Problem to solve: Reproduce the items word for word, starting at the first line and ending with the line that contains "Visão restaurada". Include both of those lines.
Material for this task Block Start
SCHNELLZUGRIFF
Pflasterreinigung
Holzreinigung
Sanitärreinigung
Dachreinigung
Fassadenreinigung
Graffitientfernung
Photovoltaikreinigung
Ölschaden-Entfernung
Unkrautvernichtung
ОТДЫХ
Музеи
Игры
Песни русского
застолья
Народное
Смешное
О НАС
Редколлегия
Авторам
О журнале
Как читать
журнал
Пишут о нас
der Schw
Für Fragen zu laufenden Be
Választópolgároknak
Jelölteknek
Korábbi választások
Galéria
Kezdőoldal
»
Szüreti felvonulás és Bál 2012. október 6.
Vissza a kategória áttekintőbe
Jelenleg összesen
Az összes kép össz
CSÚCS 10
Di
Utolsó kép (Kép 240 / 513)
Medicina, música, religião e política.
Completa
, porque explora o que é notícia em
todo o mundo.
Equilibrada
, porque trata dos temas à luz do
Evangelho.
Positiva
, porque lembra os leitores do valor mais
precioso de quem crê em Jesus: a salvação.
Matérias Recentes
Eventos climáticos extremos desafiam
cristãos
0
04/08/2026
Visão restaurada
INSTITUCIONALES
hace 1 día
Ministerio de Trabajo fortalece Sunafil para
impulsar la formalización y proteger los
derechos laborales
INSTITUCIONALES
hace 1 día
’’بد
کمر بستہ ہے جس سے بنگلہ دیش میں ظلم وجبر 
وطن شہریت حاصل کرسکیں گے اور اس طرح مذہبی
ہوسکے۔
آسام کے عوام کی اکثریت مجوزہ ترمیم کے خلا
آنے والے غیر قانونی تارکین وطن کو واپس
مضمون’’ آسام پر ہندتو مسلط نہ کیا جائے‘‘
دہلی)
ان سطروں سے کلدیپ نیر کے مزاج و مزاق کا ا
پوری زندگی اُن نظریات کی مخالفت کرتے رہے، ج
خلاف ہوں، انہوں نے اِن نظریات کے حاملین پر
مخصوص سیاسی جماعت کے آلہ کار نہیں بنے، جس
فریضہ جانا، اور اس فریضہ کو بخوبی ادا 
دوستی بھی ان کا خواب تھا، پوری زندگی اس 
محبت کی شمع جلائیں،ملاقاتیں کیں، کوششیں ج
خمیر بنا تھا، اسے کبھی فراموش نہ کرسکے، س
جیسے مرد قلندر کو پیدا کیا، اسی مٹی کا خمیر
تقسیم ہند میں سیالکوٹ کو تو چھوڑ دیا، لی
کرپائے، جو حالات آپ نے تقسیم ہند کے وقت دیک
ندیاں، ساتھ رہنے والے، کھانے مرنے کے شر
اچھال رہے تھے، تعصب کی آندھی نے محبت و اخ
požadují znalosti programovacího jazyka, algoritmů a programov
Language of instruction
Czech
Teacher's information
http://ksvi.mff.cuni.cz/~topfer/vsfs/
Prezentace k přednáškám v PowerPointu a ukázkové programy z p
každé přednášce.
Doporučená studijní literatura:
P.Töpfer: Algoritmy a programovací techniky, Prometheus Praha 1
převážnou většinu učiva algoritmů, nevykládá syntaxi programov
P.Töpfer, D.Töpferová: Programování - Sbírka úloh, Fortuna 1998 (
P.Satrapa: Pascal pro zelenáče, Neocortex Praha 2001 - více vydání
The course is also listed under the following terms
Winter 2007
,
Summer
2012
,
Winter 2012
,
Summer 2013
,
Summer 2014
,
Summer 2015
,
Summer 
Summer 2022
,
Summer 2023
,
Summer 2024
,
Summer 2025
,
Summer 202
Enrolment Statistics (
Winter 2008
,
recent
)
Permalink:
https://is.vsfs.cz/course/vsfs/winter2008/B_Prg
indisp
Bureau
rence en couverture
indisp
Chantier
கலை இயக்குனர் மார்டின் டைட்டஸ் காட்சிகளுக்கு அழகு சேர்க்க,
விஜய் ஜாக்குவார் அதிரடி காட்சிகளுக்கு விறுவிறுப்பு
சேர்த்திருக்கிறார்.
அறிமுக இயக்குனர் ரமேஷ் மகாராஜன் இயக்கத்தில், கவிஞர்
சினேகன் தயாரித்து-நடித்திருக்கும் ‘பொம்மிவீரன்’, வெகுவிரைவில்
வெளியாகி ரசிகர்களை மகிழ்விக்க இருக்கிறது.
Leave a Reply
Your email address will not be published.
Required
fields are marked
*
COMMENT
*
Material for this task Block End
Expected output:
SCHNELLZUGRIFF
Pflasterreinigung
Holzreinigung
Sanitärreinigung
Dachreinigung
Fassadenreinigung
Graffitientfernung
Photovoltaikreinigung
Ölschaden-Entfernung
Unkrautvernichtung
ОТДЫХ
Музеи
Игры
Песни русского
застолья
Народное
Смешное
О НАС
Редколлегия
Авторам
О журнале
Как читать
журнал
Пишут о нас
der Schw
Für Fragen zu laufenden Be
Választópolgároknak
Jelölteknek
Korábbi választások
Galéria
Kezdőoldal
»
Szüreti felvonulás és Bál 2012. október 6.
Vissza a kategória áttekintőbe
Jelenleg összesen
Az összes kép össz
CSÚCS 10
Di
Utolsó kép (Kép 240 / 513)
Medicina, música, religião e política.
Completa
, porque explora o que é notícia em
todo o mundo.
Equilibrada
, porque trata dos temas à luz do
Evangelho.
Positiva
, porque lembra os leitores do valor mais
precioso de quem crê em Jesus: a salvação.
Matérias Recentes
Eventos climáticos extremos desafiam
cristãos
0
04/08/2026
Visão restaurada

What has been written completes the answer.